De medewerkers van Rubens
In zijn atelier stelde Peter Paul Rubens heel wat schilders tewerk. Zij hielpen hem om de talrijke bestellingen op tijd af te krijgen. Onder zijn medewerkers bevonden zich klinkende namen als Van Dyck, Jordaens en Jan Brueghel de Oude die het ook individueel waarmaakten.
Rubens zijn atelier
Na zijn verblijf in Italië (1600-1608) werd Rubens overstelpt met opdrachten. Omdat hij eveneens als diplomaat werkzaam was, met verschillende humanisten een regelmatige correspondentie onderhield en ook nog een gezinsleven had, zag hij zich verplicht een beroep te doen op helpers om zijn productie op peil te houden. Hij laat het
Rubenshuis bouwen.

**Fragmenten uit records**
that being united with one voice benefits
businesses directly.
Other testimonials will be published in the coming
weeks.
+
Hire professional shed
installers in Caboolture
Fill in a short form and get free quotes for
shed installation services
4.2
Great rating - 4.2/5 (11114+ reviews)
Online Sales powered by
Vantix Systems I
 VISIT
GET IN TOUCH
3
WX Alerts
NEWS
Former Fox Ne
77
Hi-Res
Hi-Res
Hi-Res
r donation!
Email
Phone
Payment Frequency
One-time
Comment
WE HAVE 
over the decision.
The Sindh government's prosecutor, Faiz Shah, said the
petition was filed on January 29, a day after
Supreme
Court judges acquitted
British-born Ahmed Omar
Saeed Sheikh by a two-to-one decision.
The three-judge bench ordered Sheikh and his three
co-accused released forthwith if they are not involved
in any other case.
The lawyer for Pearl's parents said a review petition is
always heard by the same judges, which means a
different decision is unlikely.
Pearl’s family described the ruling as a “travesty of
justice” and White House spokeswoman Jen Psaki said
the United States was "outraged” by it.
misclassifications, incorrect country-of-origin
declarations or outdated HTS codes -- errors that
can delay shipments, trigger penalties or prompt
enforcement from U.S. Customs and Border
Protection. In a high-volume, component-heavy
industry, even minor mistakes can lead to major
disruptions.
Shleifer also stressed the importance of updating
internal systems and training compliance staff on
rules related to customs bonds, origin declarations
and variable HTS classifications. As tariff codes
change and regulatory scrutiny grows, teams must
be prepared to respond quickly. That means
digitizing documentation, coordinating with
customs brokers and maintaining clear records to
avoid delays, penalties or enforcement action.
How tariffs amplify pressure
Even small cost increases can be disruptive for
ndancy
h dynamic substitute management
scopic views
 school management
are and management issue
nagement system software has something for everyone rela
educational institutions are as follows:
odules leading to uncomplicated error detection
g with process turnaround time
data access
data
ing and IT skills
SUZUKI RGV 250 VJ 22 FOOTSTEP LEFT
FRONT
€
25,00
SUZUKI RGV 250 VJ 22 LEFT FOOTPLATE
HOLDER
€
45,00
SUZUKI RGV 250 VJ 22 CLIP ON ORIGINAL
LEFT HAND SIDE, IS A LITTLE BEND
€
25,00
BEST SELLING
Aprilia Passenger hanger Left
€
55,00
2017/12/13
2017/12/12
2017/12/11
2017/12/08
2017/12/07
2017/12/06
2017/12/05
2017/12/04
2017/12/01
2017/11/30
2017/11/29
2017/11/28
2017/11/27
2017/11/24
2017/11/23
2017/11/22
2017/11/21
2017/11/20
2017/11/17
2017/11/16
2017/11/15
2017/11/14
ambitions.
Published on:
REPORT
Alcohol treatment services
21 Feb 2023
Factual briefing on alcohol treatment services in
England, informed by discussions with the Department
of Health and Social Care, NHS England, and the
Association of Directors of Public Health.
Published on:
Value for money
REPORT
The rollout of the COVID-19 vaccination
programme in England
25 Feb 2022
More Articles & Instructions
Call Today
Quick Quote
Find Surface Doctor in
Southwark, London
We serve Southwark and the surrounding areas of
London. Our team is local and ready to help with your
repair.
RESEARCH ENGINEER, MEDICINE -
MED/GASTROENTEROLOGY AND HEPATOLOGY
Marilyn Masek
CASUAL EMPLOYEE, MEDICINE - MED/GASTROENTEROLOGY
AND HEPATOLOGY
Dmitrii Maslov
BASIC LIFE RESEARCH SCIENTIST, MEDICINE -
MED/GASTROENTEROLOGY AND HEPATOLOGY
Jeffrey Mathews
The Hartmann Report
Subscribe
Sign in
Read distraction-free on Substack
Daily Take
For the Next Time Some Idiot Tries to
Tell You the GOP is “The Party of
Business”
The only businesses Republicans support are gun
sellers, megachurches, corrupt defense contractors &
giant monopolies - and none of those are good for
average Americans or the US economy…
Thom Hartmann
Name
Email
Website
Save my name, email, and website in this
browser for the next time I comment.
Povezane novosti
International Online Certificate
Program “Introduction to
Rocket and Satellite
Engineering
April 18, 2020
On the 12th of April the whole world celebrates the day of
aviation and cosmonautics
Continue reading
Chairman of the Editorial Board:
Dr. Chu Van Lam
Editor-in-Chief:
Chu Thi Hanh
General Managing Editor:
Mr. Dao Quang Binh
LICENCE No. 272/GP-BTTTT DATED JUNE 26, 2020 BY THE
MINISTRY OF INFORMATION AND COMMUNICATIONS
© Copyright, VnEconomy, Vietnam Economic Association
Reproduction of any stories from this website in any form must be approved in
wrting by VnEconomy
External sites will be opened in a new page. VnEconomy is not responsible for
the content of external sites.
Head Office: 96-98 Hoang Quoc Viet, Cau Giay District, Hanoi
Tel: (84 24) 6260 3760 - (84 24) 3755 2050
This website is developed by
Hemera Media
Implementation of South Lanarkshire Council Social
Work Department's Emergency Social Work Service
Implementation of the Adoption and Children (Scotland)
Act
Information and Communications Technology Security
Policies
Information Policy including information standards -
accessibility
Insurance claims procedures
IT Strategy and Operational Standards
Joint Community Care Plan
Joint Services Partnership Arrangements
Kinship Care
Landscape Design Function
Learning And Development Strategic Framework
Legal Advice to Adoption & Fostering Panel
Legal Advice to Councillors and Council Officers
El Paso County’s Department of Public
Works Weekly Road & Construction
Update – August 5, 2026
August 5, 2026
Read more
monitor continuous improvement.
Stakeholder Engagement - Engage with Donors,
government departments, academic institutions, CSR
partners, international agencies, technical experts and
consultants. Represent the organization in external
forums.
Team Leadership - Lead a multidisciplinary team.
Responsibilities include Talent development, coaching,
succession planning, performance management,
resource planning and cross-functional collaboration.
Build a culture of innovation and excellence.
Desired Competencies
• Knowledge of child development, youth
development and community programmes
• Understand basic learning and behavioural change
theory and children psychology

**Zelf toepassen**
a - In welke jaren verbleef Rubens volgens de tekst over zijn medewerkers in Italië?
b - Ga verder met de tekst over de medewerkers van Rubens, aansluitend op de laatste zin.

**Antwoorden per opdracht**
a - Van 1600 tot 1608.

b -
Voor zijn atelier, dat hij in 1611 opstartte, wierf hij andere schilders aan. Sommige leidde hij op, andere hadden hun opleiding al achter de rug en nog andere waren reeds meester. Zij werden ingezet om zijn bedrijfje winstgevend te maken. Hoe meer opdrachten men kon afwerken, hoe meer winst er werd gemaakt. In de geschiedenis van de schilderkunst is er nooit een schilder geweest die zoveel werken verkocht als Rubens. Hij produceerde 3000 werken wat overeenkomt met één schilderij voor elke week die Rubens als schilder actief was.
Rubens en zijn werk
Rubens zijn oeuvre bestaat uit drie soorten werken:
- ten eerste waren er de originele schilderijen die hij alleen ontwierp en ook afwerkte. Het waren zijn oorspronkelijke meesterwerken.
- ten tweede had je de werken waarvan hij een gedetailleerd ontwerp maakte. Vaak was dat in de vorm van een olieschets. Daarvan maakten zijn medewerkers een groot schilderij. Rubens controleerde het werkstuk en bracht correcties aan, schilderde de details zelf of bewerkte ze tot hij tevreden was over het resultaat. Soms schilderde hij de belangrijkste personages.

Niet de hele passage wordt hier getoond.